- Work instruction
From the data below, copy exactly the lines that lie between the one holding "camera: 45 degrees left, 0 degrees up" and the one holding "jar [664,323,696,368] ->", including both, and nothing more.

- Working data
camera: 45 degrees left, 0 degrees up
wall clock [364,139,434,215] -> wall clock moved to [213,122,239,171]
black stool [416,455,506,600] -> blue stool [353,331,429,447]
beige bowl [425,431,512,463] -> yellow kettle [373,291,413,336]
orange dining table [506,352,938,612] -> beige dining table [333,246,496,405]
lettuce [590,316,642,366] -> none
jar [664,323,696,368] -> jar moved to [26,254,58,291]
==
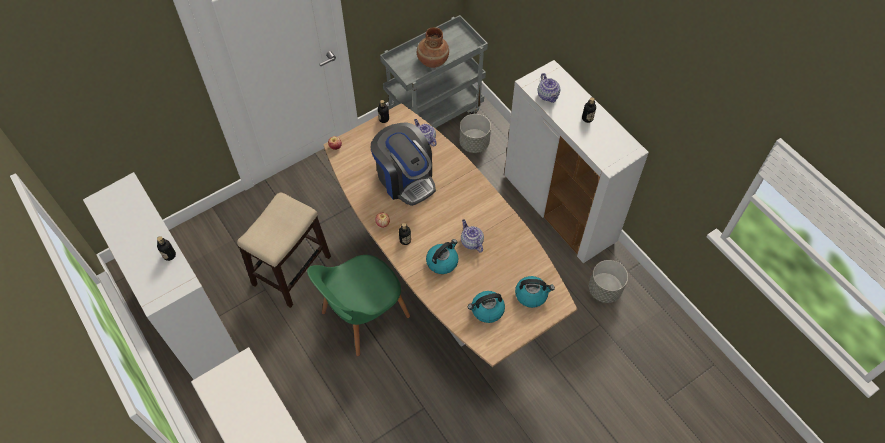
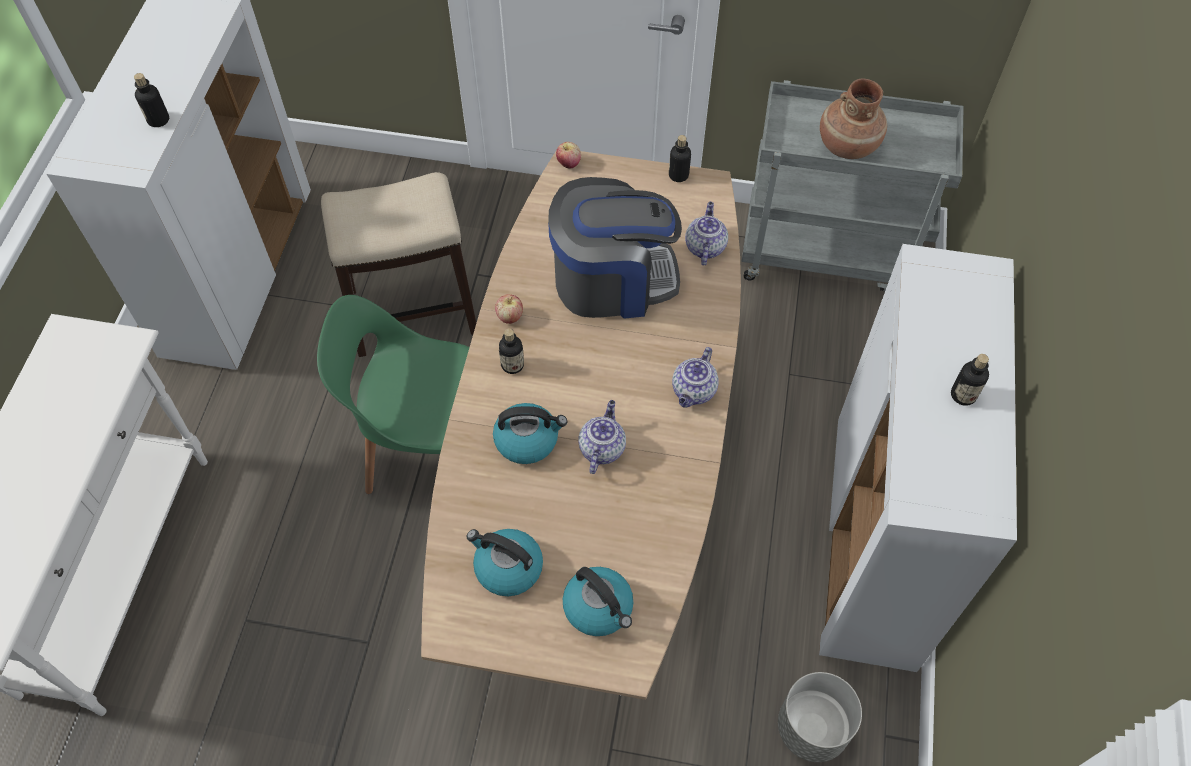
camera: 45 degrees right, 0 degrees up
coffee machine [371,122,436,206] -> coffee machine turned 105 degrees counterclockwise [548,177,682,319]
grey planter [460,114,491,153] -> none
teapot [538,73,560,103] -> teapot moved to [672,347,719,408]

- Solution to the problem
camera: 45 degrees left, 0 degrees up
wall clock [364,139,434,215] -> wall clock moved to [213,122,239,171]
black stool [416,455,506,600] -> blue stool [353,331,429,447]
beige bowl [425,431,512,463] -> yellow kettle [373,291,413,336]
orange dining table [506,352,938,612] -> beige dining table [333,246,496,405]
lettuce [590,316,642,366] -> none
jar [664,323,696,368] -> jar moved to [26,254,58,291]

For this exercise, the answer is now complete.